Énoncé – Recopiez à l'identique les lignes ci-dessous, sans rien changer.

═════ Données extraites

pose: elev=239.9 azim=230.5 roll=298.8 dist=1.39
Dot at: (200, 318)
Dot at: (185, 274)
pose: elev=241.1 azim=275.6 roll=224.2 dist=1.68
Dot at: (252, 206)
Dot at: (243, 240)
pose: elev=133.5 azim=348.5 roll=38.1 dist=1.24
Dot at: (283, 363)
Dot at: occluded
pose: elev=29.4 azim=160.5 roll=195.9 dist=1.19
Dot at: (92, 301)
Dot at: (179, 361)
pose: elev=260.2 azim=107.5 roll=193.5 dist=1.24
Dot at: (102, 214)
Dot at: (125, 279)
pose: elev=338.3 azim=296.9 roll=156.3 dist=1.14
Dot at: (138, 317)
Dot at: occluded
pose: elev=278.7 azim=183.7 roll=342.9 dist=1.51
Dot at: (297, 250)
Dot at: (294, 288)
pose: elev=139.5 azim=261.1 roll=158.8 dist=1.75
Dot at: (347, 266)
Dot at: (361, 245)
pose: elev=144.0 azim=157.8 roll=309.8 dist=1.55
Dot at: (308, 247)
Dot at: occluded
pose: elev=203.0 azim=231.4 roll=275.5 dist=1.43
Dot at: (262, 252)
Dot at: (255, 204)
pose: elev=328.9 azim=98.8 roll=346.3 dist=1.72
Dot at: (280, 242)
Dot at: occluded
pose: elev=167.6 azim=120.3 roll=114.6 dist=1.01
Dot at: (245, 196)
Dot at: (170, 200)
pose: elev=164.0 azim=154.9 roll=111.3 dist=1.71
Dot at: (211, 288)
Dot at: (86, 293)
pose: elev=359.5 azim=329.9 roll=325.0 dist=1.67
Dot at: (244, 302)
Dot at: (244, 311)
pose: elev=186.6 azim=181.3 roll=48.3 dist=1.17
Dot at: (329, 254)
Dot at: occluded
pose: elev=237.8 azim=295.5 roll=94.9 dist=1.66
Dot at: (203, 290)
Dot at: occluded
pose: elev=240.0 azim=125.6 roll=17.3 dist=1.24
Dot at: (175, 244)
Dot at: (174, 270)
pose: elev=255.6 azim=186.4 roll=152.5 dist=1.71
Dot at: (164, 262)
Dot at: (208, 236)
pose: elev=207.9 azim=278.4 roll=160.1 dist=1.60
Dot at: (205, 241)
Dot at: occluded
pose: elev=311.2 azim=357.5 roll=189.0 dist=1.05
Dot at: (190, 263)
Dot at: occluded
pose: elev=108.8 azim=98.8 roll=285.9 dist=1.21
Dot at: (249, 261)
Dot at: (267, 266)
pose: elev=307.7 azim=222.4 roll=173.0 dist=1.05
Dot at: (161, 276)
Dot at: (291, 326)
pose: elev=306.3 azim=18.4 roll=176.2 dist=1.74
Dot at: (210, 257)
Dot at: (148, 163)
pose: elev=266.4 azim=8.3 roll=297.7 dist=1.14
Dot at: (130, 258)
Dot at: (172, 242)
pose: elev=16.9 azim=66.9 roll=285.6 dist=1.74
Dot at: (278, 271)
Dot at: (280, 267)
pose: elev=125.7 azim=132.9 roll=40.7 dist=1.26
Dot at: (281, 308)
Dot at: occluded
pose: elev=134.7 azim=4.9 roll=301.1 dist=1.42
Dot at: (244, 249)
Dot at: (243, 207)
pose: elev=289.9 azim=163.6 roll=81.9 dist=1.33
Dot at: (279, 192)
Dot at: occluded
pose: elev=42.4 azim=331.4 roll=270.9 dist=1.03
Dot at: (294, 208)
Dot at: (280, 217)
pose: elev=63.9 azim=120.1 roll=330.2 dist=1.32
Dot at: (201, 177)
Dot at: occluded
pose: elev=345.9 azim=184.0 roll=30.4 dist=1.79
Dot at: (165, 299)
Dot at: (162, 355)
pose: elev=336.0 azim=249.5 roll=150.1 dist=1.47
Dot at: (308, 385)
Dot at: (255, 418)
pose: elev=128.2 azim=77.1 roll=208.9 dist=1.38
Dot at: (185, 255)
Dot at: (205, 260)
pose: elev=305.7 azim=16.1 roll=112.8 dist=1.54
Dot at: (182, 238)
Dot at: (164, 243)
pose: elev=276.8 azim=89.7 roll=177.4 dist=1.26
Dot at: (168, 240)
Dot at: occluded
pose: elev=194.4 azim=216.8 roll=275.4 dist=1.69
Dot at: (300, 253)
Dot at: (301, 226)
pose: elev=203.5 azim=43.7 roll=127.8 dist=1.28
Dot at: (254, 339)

══════════

Corrigé –
pose: elev=239.9 azim=230.5 roll=298.8 dist=1.39
Dot at: (200, 318)
Dot at: (185, 274)
pose: elev=241.1 azim=275.6 roll=224.2 dist=1.68
Dot at: (252, 206)
Dot at: (243, 240)
pose: elev=133.5 azim=348.5 roll=38.1 dist=1.24
Dot at: (283, 363)
Dot at: occluded
pose: elev=29.4 azim=160.5 roll=195.9 dist=1.19
Dot at: (92, 301)
Dot at: (179, 361)
pose: elev=260.2 azim=107.5 roll=193.5 dist=1.24
Dot at: (102, 214)
Dot at: (125, 279)
pose: elev=338.3 azim=296.9 roll=156.3 dist=1.14
Dot at: (138, 317)
Dot at: occluded
pose: elev=278.7 azim=183.7 roll=342.9 dist=1.51
Dot at: (297, 250)
Dot at: (294, 288)
pose: elev=139.5 azim=261.1 roll=158.8 dist=1.75
Dot at: (347, 266)
Dot at: (361, 245)
pose: elev=144.0 azim=157.8 roll=309.8 dist=1.55
Dot at: (308, 247)
Dot at: occluded
pose: elev=203.0 azim=231.4 roll=275.5 dist=1.43
Dot at: (262, 252)
Dot at: (255, 204)
pose: elev=328.9 azim=98.8 roll=346.3 dist=1.72
Dot at: (280, 242)
Dot at: occluded
pose: elev=167.6 azim=120.3 roll=114.6 dist=1.01
Dot at: (245, 196)
Dot at: (170, 200)
pose: elev=164.0 azim=154.9 roll=111.3 dist=1.71
Dot at: (211, 288)
Dot at: (86, 293)
pose: elev=359.5 azim=329.9 roll=325.0 dist=1.67
Dot at: (244, 302)
Dot at: (244, 311)
pose: elev=186.6 azim=181.3 roll=48.3 dist=1.17
Dot at: (329, 254)
Dot at: occluded
pose: elev=237.8 azim=295.5 roll=94.9 dist=1.66
Dot at: (203, 290)
Dot at: occluded
pose: elev=240.0 azim=125.6 roll=17.3 dist=1.24
Dot at: (175, 244)
Dot at: (174, 270)
pose: elev=255.6 azim=186.4 roll=152.5 dist=1.71
Dot at: (164, 262)
Dot at: (208, 236)
pose: elev=207.9 azim=278.4 roll=160.1 dist=1.60
Dot at: (205, 241)
Dot at: occluded
pose: elev=311.2 azim=357.5 roll=189.0 dist=1.05
Dot at: (190, 263)
Dot at: occluded
pose: elev=108.8 azim=98.8 roll=285.9 dist=1.21
Dot at: (249, 261)
Dot at: (267, 266)
pose: elev=307.7 azim=222.4 roll=173.0 dist=1.05
Dot at: (161, 276)
Dot at: (291, 326)
pose: elev=306.3 azim=18.4 roll=176.2 dist=1.74
Dot at: (210, 257)
Dot at: (148, 163)
pose: elev=266.4 azim=8.3 roll=297.7 dist=1.14
Dot at: (130, 258)
Dot at: (172, 242)
pose: elev=16.9 azim=66.9 roll=285.6 dist=1.74
Dot at: (278, 271)
Dot at: (280, 267)
pose: elev=125.7 azim=132.9 roll=40.7 dist=1.26
Dot at: (281, 308)
Dot at: occluded
pose: elev=134.7 azim=4.9 roll=301.1 dist=1.42
Dot at: (244, 249)
Dot at: (243, 207)
pose: elev=289.9 azim=163.6 roll=81.9 dist=1.33
Dot at: (279, 192)
Dot at: occluded
pose: elev=42.4 azim=331.4 roll=270.9 dist=1.03
Dot at: (294, 208)
Dot at: (280, 217)
pose: elev=63.9 azim=120.1 roll=330.2 dist=1.32
Dot at: (201, 177)
Dot at: occluded
pose: elev=345.9 azim=184.0 roll=30.4 dist=1.79
Dot at: (165, 299)
Dot at: (162, 355)
pose: elev=336.0 azim=249.5 roll=150.1 dist=1.47
Dot at: (308, 385)
Dot at: (255, 418)
pose: elev=128.2 azim=77.1 roll=208.9 dist=1.38
Dot at: (185, 255)
Dot at: (205, 260)
pose: elev=305.7 azim=16.1 roll=112.8 dist=1.54
Dot at: (182, 238)
Dot at: (164, 243)
pose: elev=276.8 azim=89.7 roll=177.4 dist=1.26
Dot at: (168, 240)
Dot at: occluded
pose: elev=194.4 azim=216.8 roll=275.4 dist=1.69
Dot at: (300, 253)
Dot at: (301, 226)
pose: elev=203.5 azim=43.7 roll=127.8 dist=1.28
Dot at: (254, 339)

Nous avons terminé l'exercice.